*Action item:* Could you write out every row below word for word, leaving the pictures out?

*Given data:*
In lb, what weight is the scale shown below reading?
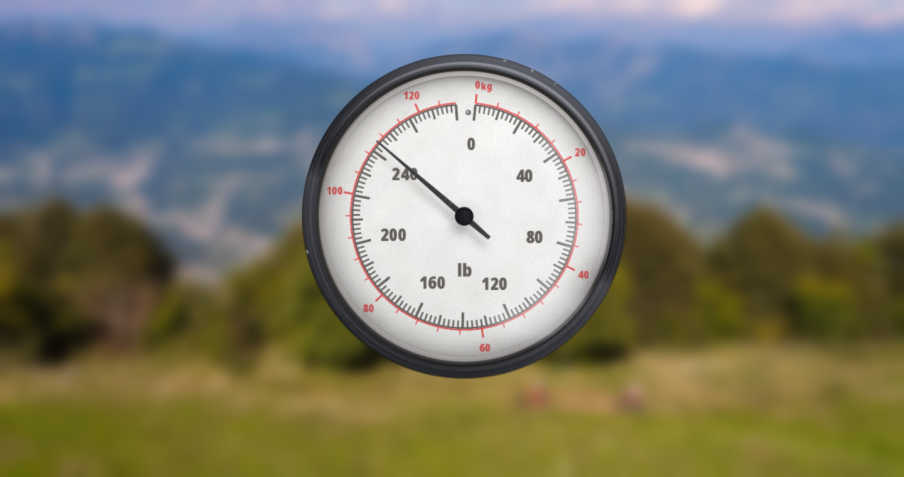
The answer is 244 lb
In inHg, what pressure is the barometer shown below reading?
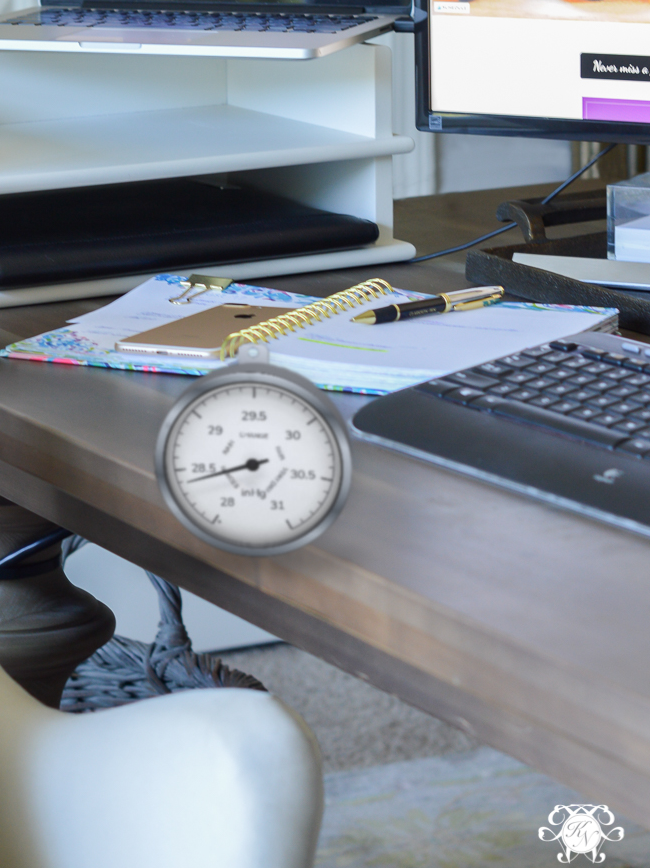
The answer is 28.4 inHg
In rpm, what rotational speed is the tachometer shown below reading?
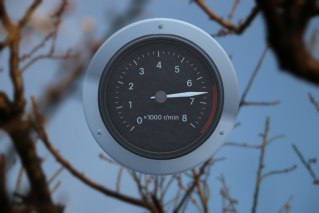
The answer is 6600 rpm
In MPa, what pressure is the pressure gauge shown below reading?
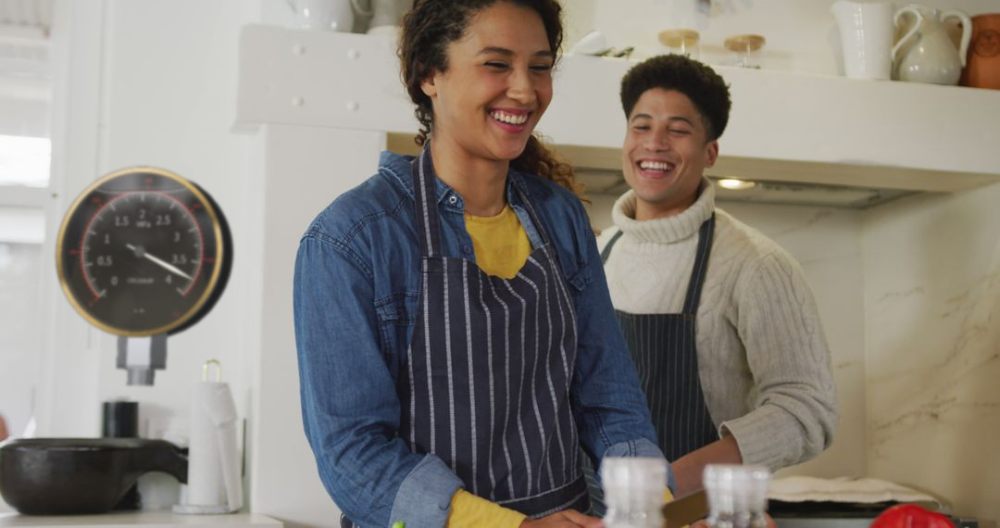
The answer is 3.75 MPa
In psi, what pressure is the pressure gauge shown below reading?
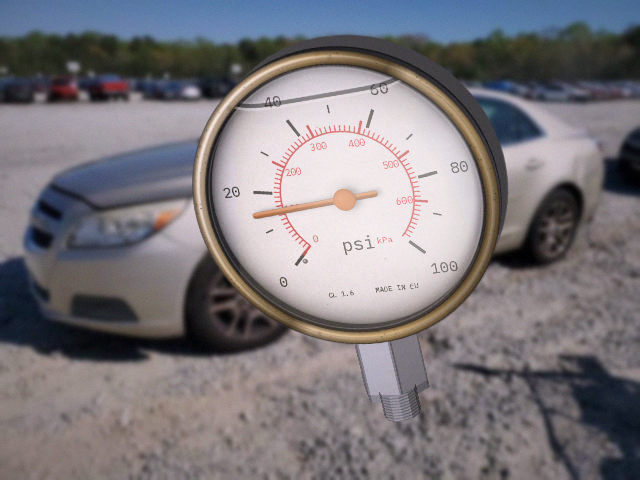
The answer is 15 psi
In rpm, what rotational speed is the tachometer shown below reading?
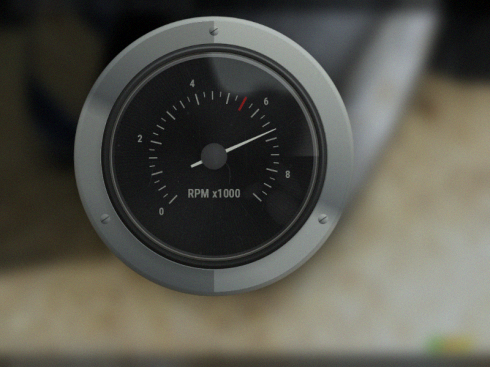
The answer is 6750 rpm
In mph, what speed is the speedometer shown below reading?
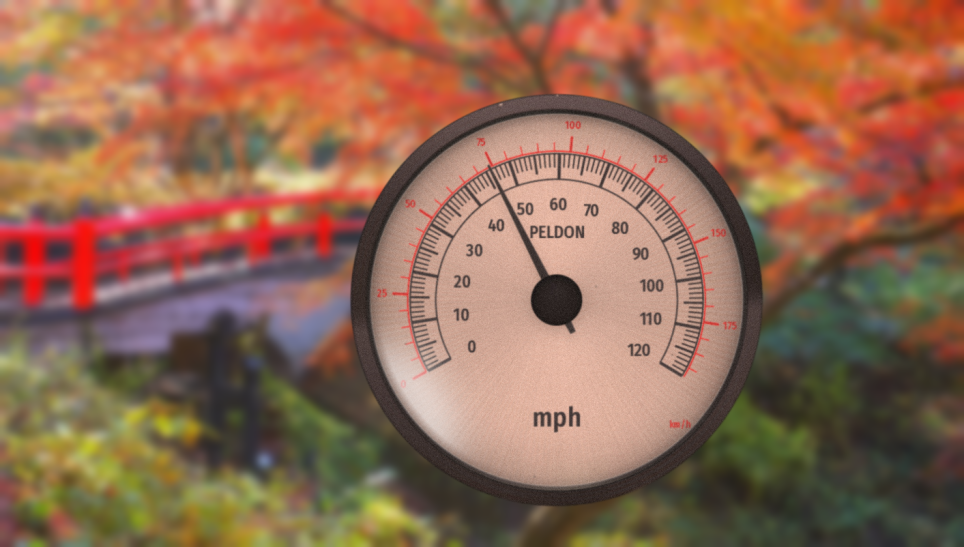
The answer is 46 mph
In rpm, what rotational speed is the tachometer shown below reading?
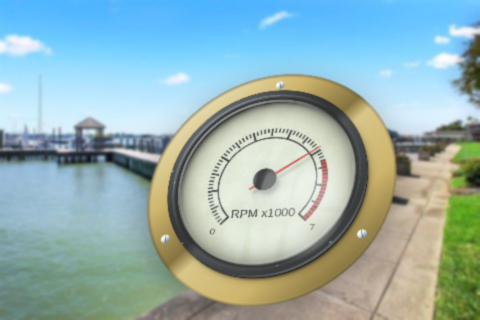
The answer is 5000 rpm
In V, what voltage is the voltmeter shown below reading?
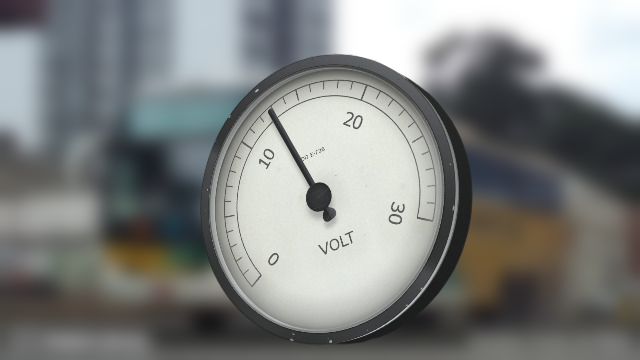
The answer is 13 V
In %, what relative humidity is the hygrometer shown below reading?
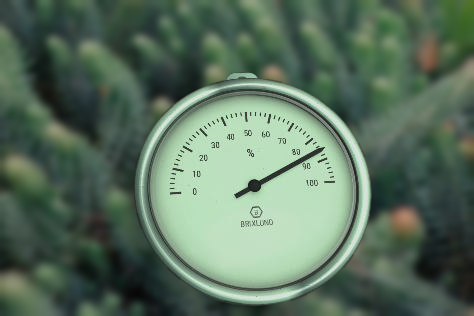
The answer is 86 %
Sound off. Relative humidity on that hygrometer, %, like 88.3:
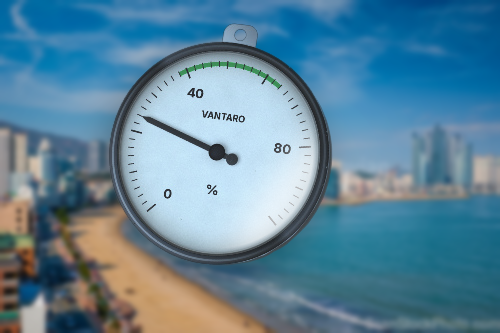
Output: 24
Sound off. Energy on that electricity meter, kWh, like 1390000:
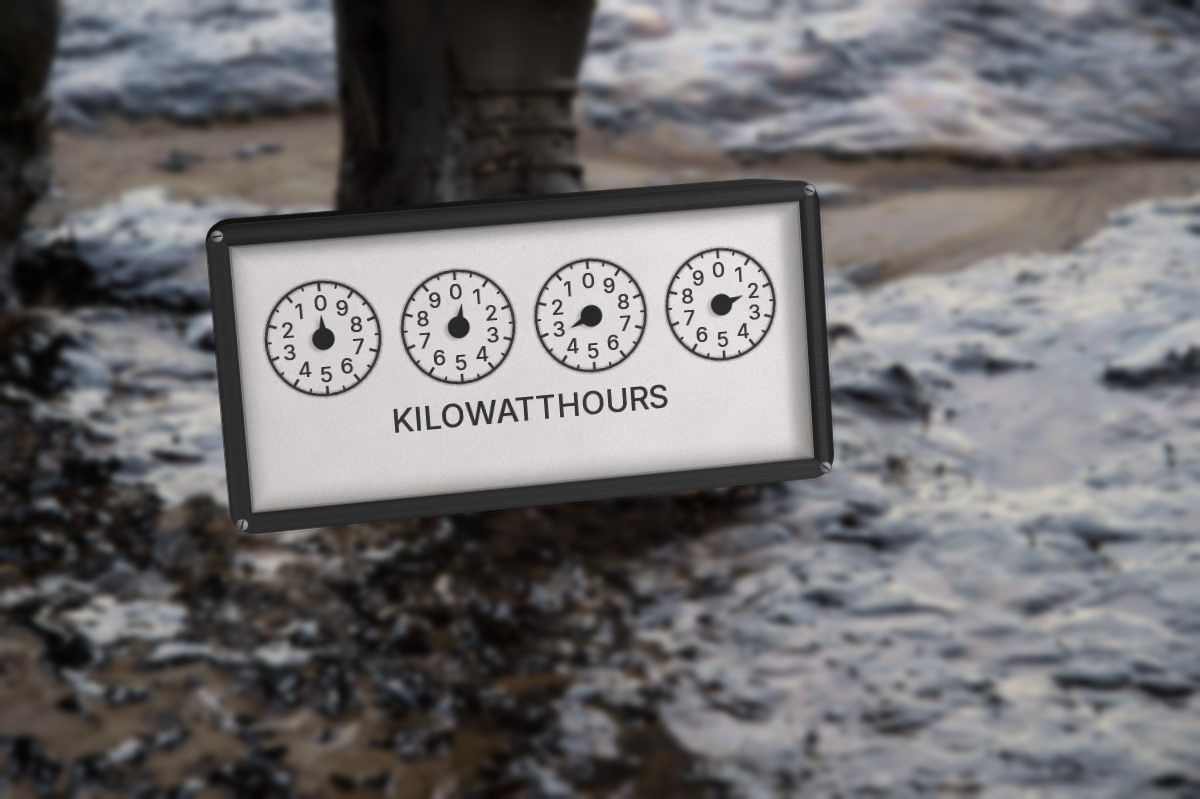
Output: 32
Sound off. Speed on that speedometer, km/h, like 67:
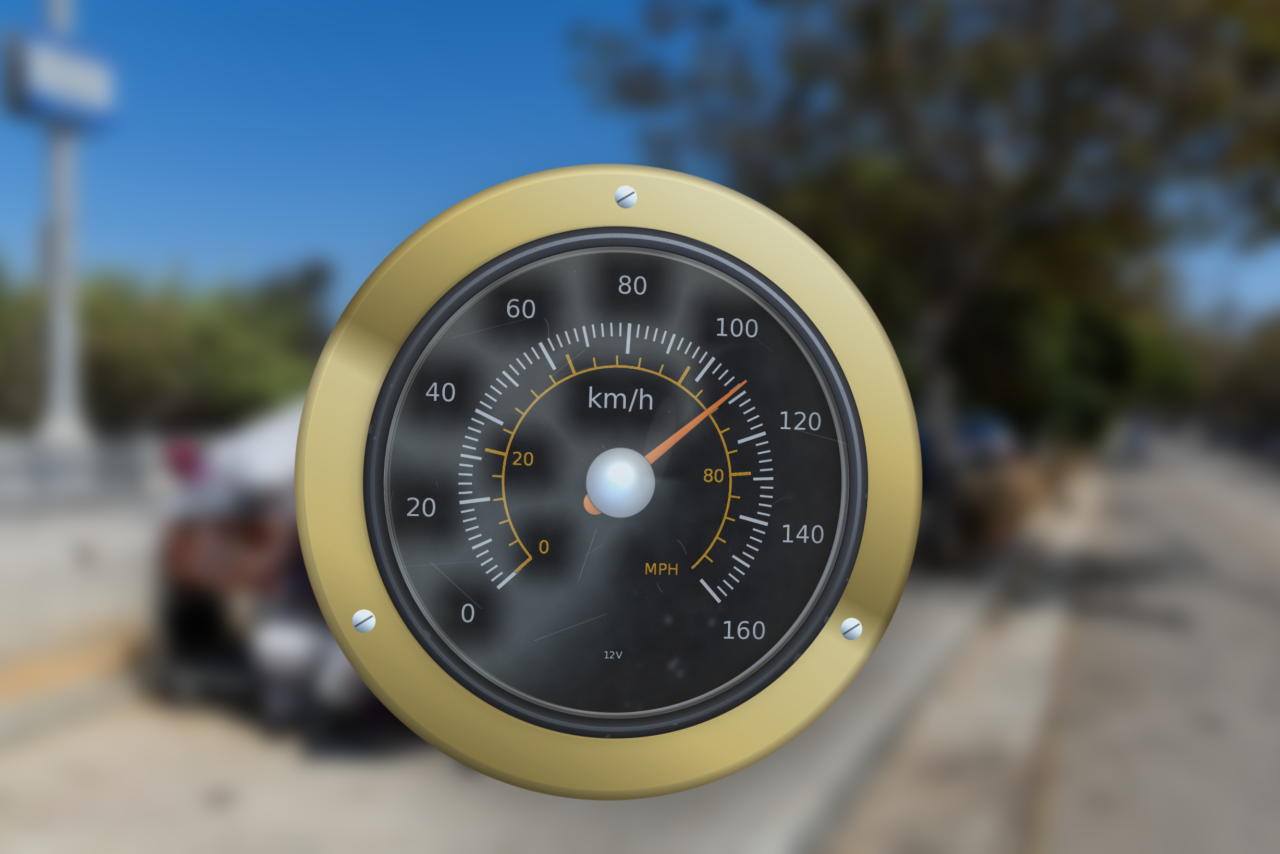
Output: 108
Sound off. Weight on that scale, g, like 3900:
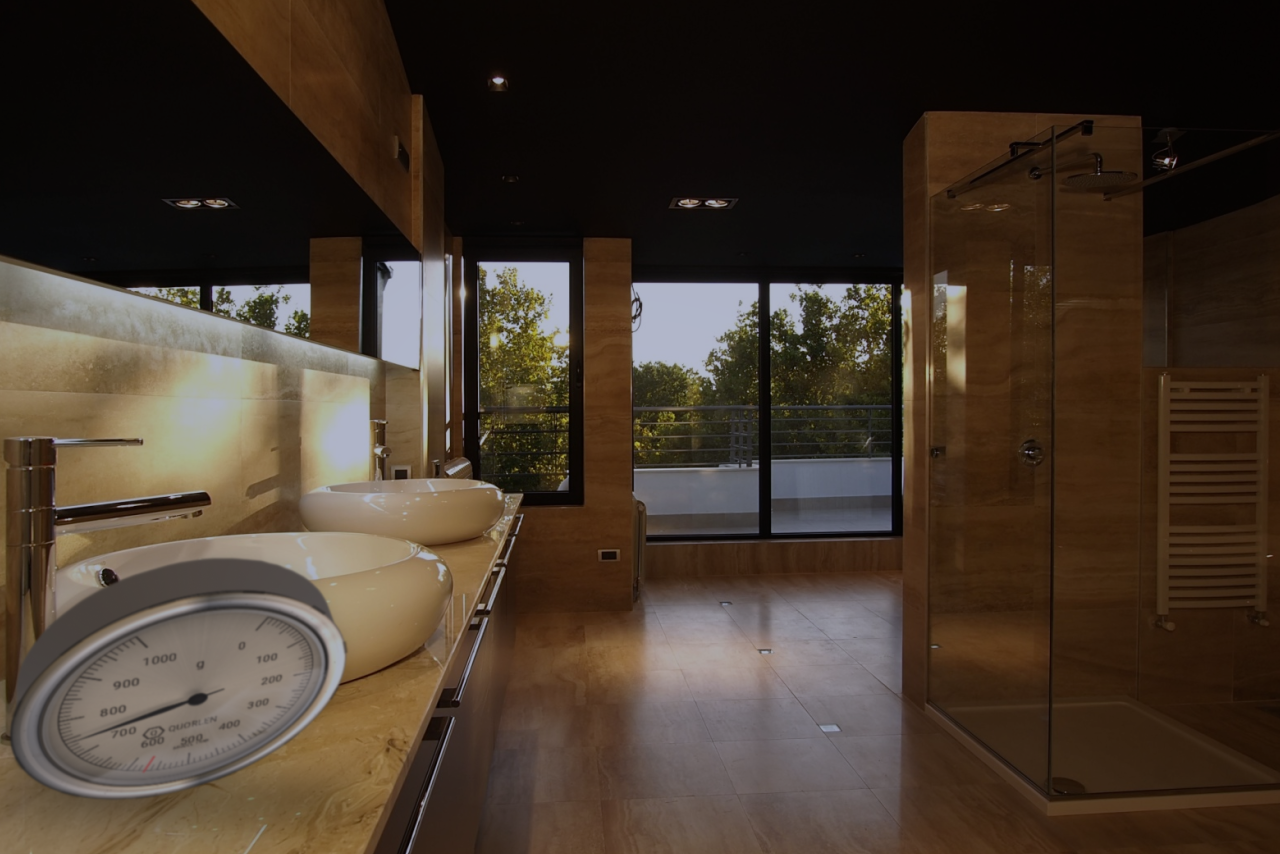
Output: 750
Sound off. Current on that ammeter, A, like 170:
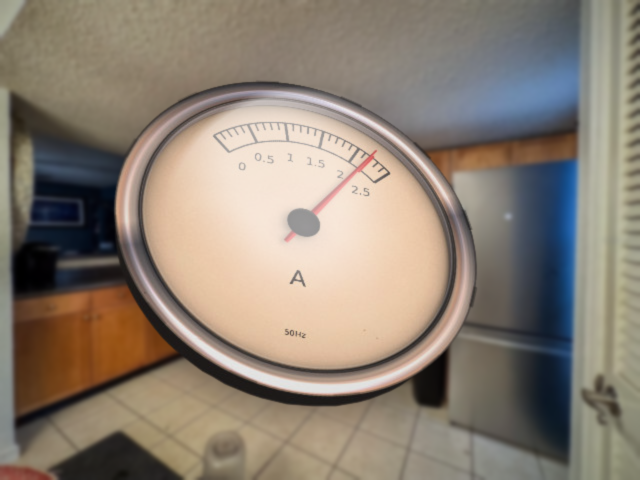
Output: 2.2
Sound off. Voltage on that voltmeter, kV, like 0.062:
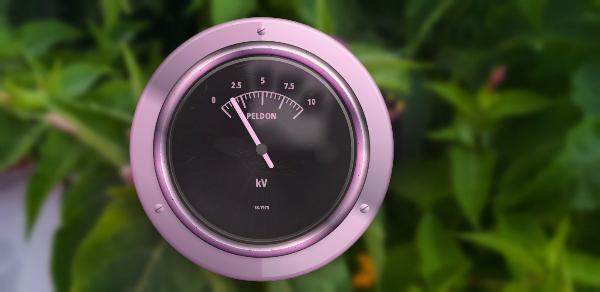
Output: 1.5
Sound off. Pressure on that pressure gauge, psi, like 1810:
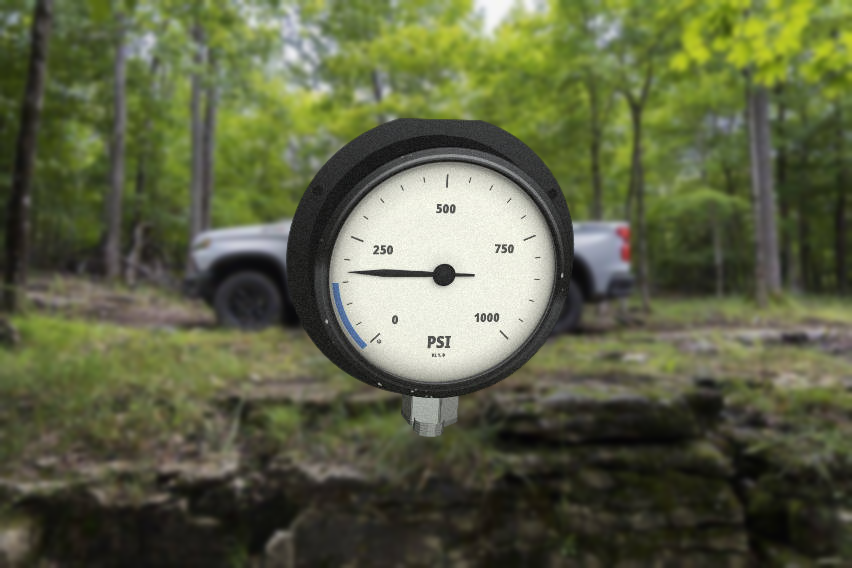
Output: 175
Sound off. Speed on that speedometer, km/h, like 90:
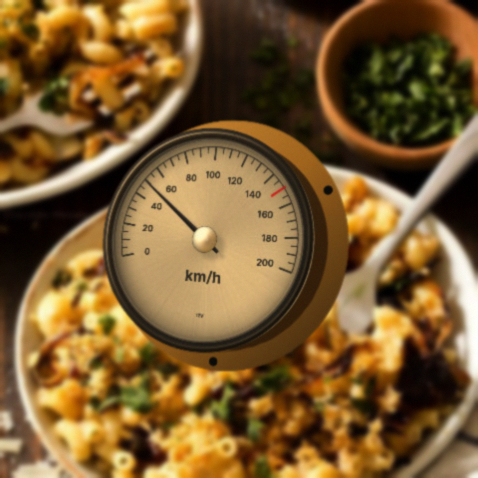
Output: 50
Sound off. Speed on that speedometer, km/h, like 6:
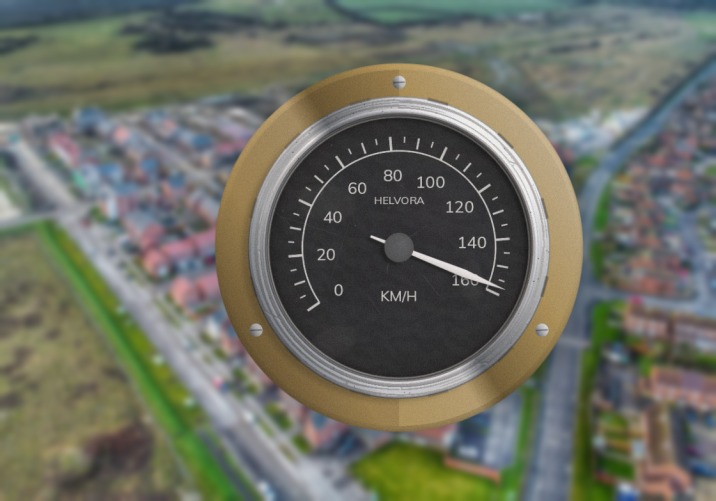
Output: 157.5
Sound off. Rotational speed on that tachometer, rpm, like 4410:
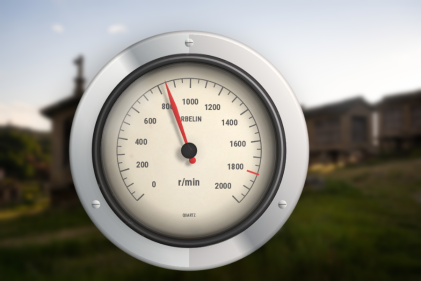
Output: 850
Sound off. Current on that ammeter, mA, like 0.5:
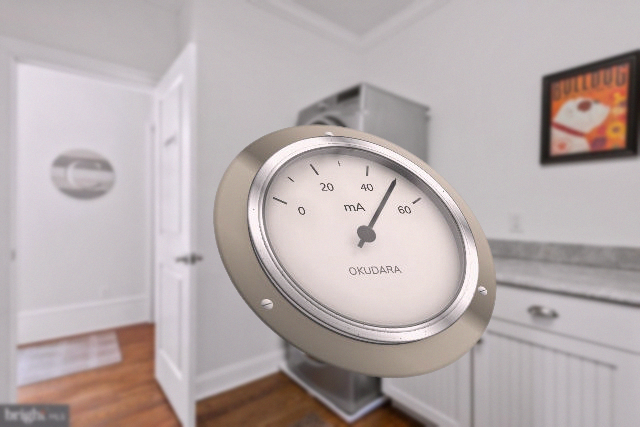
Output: 50
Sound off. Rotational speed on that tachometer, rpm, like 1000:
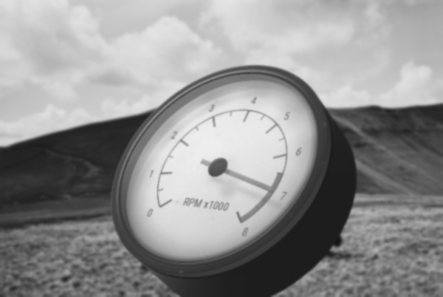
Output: 7000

*Written reply:*
In lb, what weight is the scale shown below reading?
The answer is 244 lb
In inHg, what pressure is the barometer shown below reading?
The answer is 28.4 inHg
In rpm, what rotational speed is the tachometer shown below reading?
The answer is 6600 rpm
In MPa, what pressure is the pressure gauge shown below reading?
The answer is 3.75 MPa
In psi, what pressure is the pressure gauge shown below reading?
The answer is 15 psi
In rpm, what rotational speed is the tachometer shown below reading?
The answer is 6750 rpm
In mph, what speed is the speedometer shown below reading?
The answer is 46 mph
In rpm, what rotational speed is the tachometer shown below reading?
The answer is 5000 rpm
In V, what voltage is the voltmeter shown below reading?
The answer is 13 V
In %, what relative humidity is the hygrometer shown below reading?
The answer is 86 %
Sound off. Relative humidity on that hygrometer, %, like 88.3:
Output: 24
Sound off. Energy on that electricity meter, kWh, like 1390000:
Output: 32
Sound off. Speed on that speedometer, km/h, like 67:
Output: 108
Sound off. Weight on that scale, g, like 3900:
Output: 750
Sound off. Current on that ammeter, A, like 170:
Output: 2.2
Sound off. Voltage on that voltmeter, kV, like 0.062:
Output: 1.5
Sound off. Pressure on that pressure gauge, psi, like 1810:
Output: 175
Sound off. Speed on that speedometer, km/h, like 90:
Output: 50
Sound off. Speed on that speedometer, km/h, like 6:
Output: 157.5
Sound off. Rotational speed on that tachometer, rpm, like 4410:
Output: 850
Sound off. Current on that ammeter, mA, like 0.5:
Output: 50
Sound off. Rotational speed on that tachometer, rpm, like 1000:
Output: 7000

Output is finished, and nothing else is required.